**** EXTRACTED DATA ****

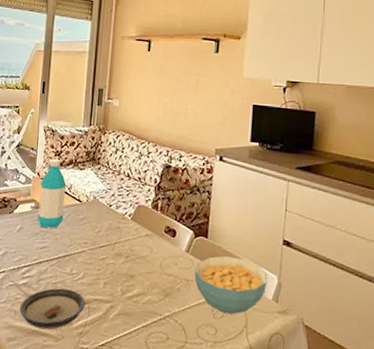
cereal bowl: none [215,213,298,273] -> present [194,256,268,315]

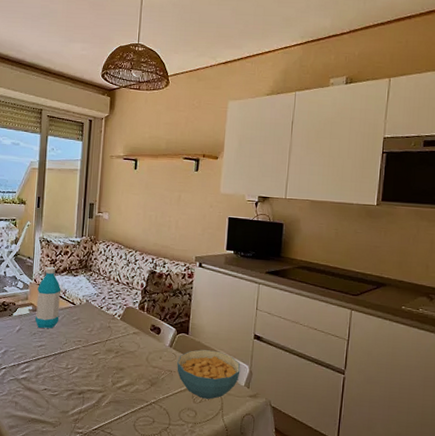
saucer: present [19,288,85,330] -> none [20,381,80,418]

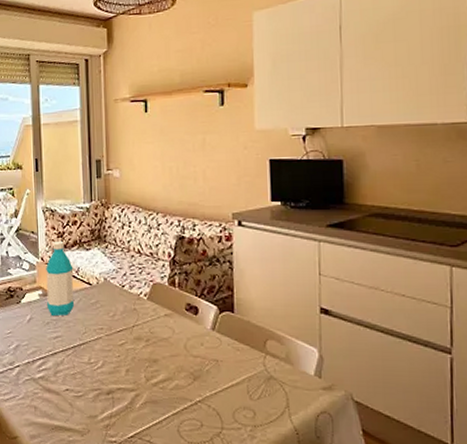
cereal bowl: present [177,349,241,400] -> none [223,331,307,395]

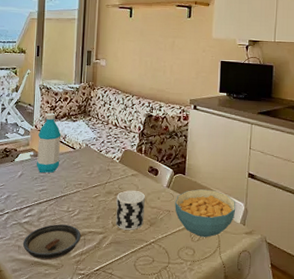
saucer: none [39,379,108,425] -> present [22,224,81,261]
cup: none [147,334,185,386] -> present [115,190,145,230]
cereal bowl: none [223,331,307,395] -> present [175,189,236,238]

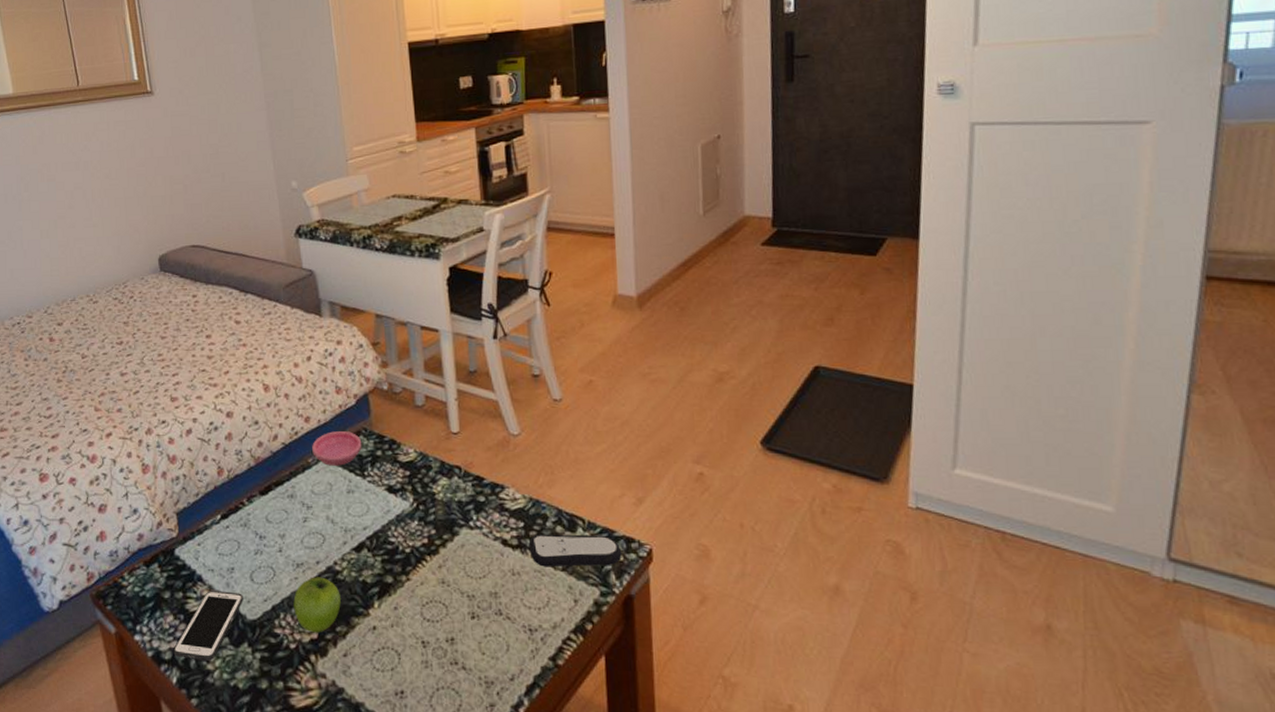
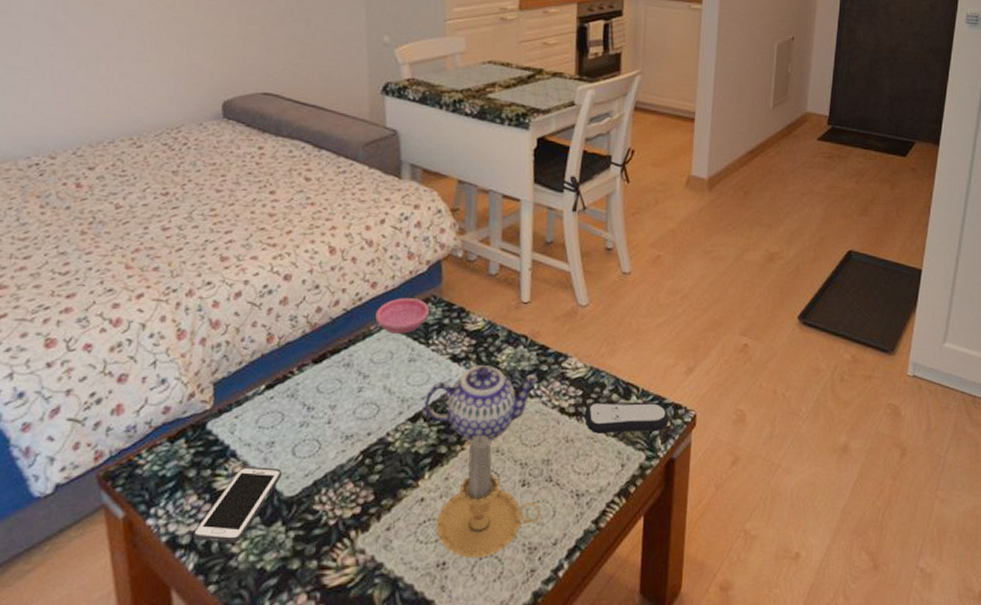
fruit: present [293,577,341,633] -> none [337,449,390,508]
teapot: none [366,497,477,574] -> present [424,365,539,443]
candle: none [390,566,494,689] -> present [436,435,541,558]

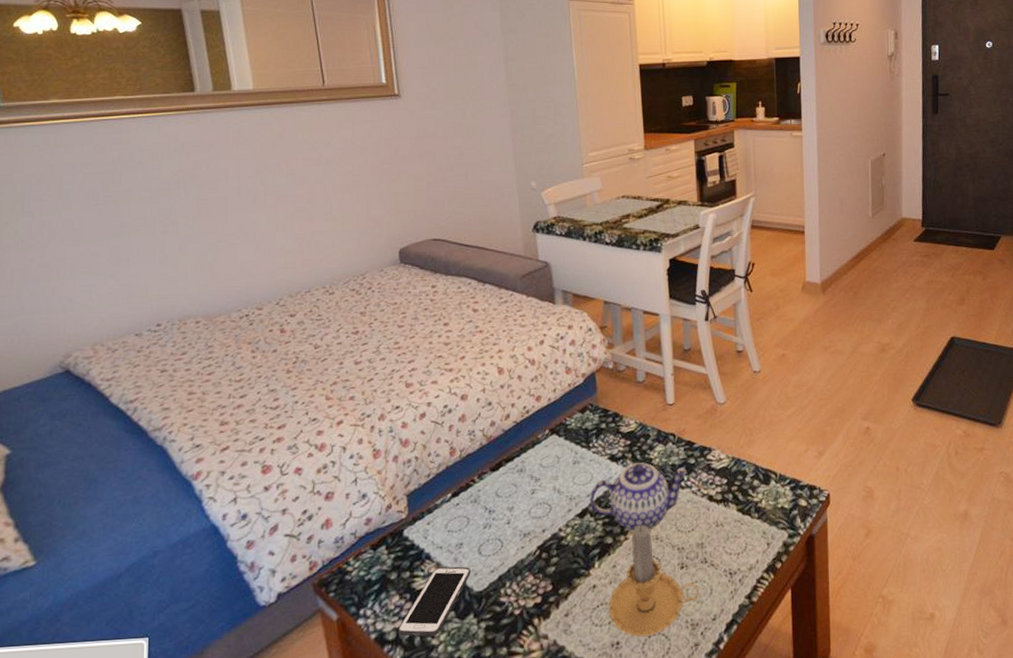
saucer: present [376,298,430,334] -> none [542,407,588,440]
remote control: present [584,401,669,434] -> none [731,485,806,517]

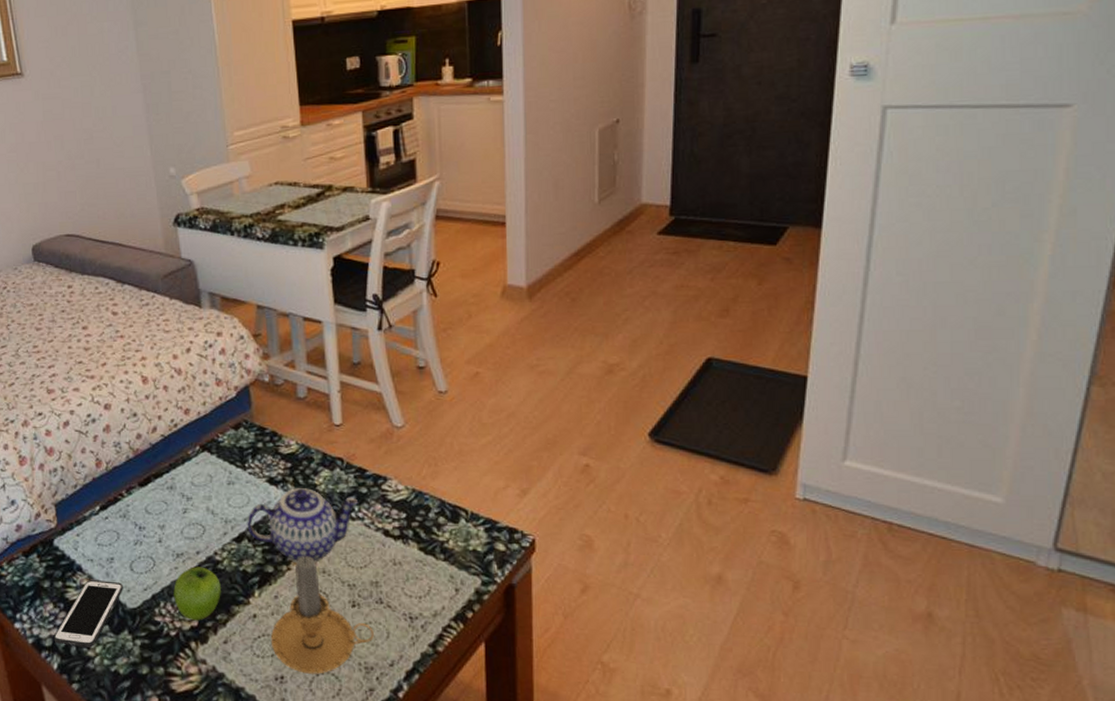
fruit: none [519,544,564,598] -> present [173,567,221,621]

****

[EXERCISE]:
Look above and copy only the lines from the one holding "cereal bowl: none [223,331,307,395]" to the one holding "saucer: present [376,298,430,334]", both included, exactly, minus the pictures.

[TASK RESPONSE]:
cereal bowl: none [223,331,307,395] -> present [175,189,236,238]

fruit: present [293,577,341,633] -> none [337,449,390,508]
teapot: none [366,497,477,574] -> present [424,365,539,443]
candle: none [390,566,494,689] -> present [436,435,541,558]

saucer: present [376,298,430,334] -> none [542,407,588,440]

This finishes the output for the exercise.